On tenait toujours le peuple dans un état de fermentation continuelle. Les incendiaires persuadèrent aux habitants des faubourgs Saint-Antoine et circonvoisins qu'on ne rétablissait le donjon de Vincennes que pour en faire une forteresse; que l'on y transportait de la poudre et des boulets, et qu'on travaillait à y pratiquer un souterrain par lequel devaient s'évader le Roi et la famille royale. Sur ce simple soupçon dénué de toute vraisemblance, des bandes nombreuses se réunirent le 28 février pour démolir le donjon. Ils étaient déjà à l'ouvrage, lorsque M. de la Fayette y envoya la force armée, qui dissipa les travailleurs et emmena soixante d'entre eux prisonniers.

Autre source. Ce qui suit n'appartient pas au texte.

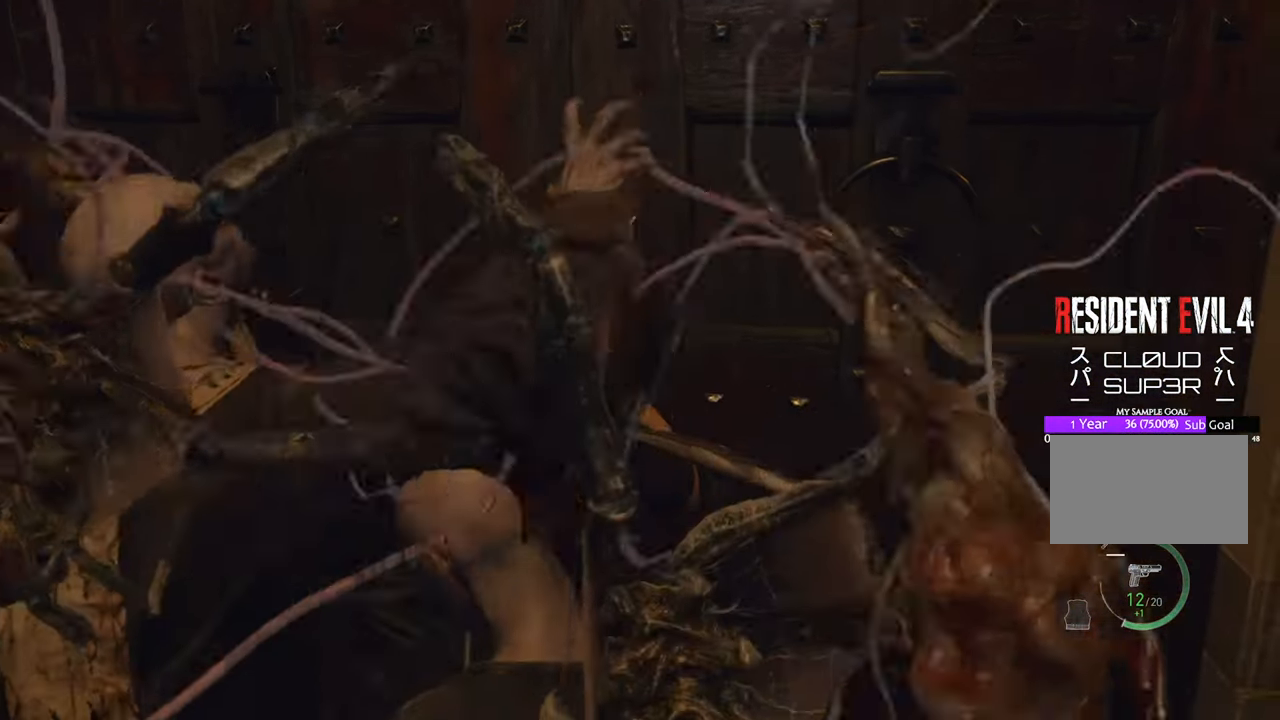
{"keys": ["w"], "mouse": [], "events": []}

Comme les esprits travaillaient sur les événements, on aperçut dans la chambre qui précédait celle de Mgr le Dauphin un chevalier de saint-Louis dont on ignorait le nom, et qui portait à son côté un petit couteau de chasse. On l'arrêta, et on le conduisit à la section voisine. Il répondit aux questions qu'on lui fit, avec beaucoup de simplicité. Il s'appelait, dit-il, de Coust, et serait désolé qu'on lui soupçonnât une mauvaise intention.

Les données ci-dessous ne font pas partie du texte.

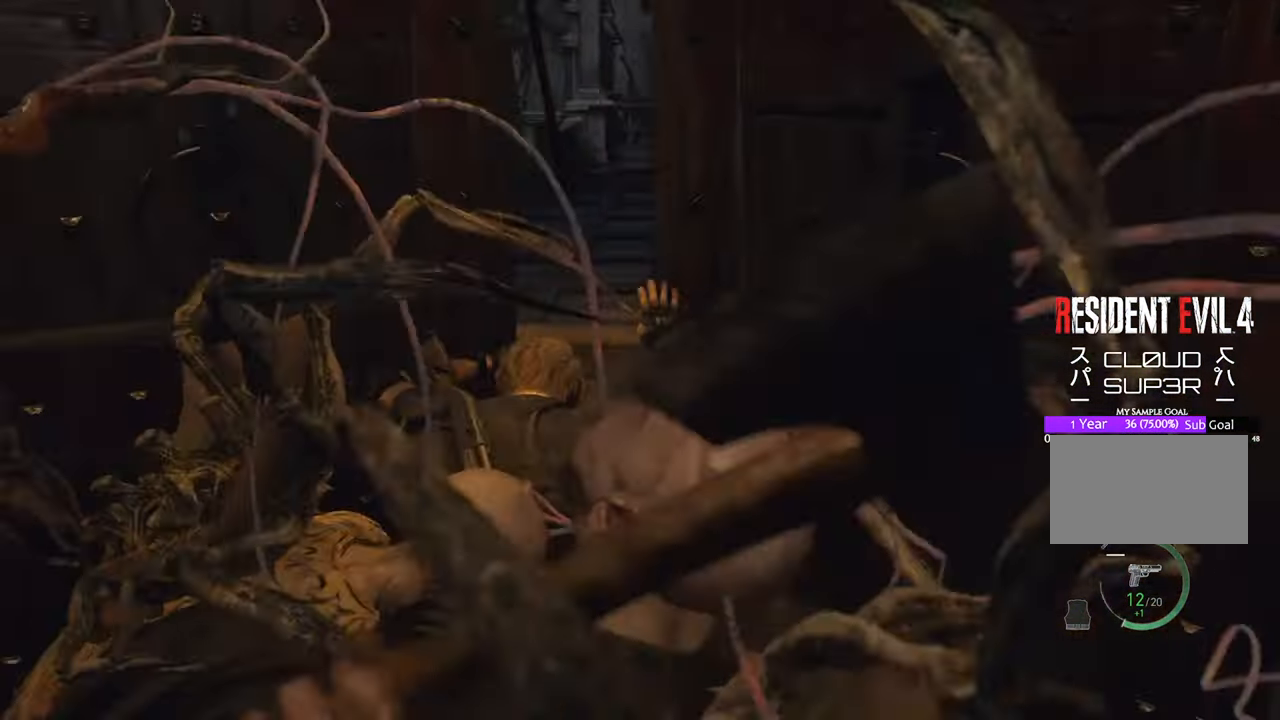
{"keys": ["w"], "mouse": [], "events": []}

Les malveillants profitèrent de cette circonstance pour répandre sur-le-champ dans tous les quartiers de Paris des feuilles volantes qui disaient qu'on avait trouvé chez le Roi un assassin armé de poignard et de pistolet, et sous ce prétexte il se porta une foule considérable aux Tuileries. Sa composition n'était rien moins que rassurante, et l'on eut beaucoup de peine à l'écarter. Comme elle tenait de très-mauvais propos, trois cents gentilshommes, qui venaient journellement aux Tuileries, inquiets de la fermentation qui régnait dans les esprits, s'armèrent de pistolets et montèrent au château pour défendre la personne du Roi, si elle était attaquée. La garde nationale, soupçonneuse et défiante, en prit un tel ombrage, qu'elle menaça de désarmer ceux qui occupaient les appartements du Roi. M. de Gouvion, qui en fut informé, en avertit Sa Majesté et lui fit craindre quelques excès. Le Roi sortit alors de son cabinet et ordonna à tous les gentilshommes qui étaient au château d'y déposer leurs armes, les assurant qu'elles leur seraient rendues le lendemain. Ils obéirent; mais, après leur départ, M. de la Fayette s'empara de ces mêmes armes, quoique déposées dans le cabinet du Roi, et les fit remettre à la garde nationale.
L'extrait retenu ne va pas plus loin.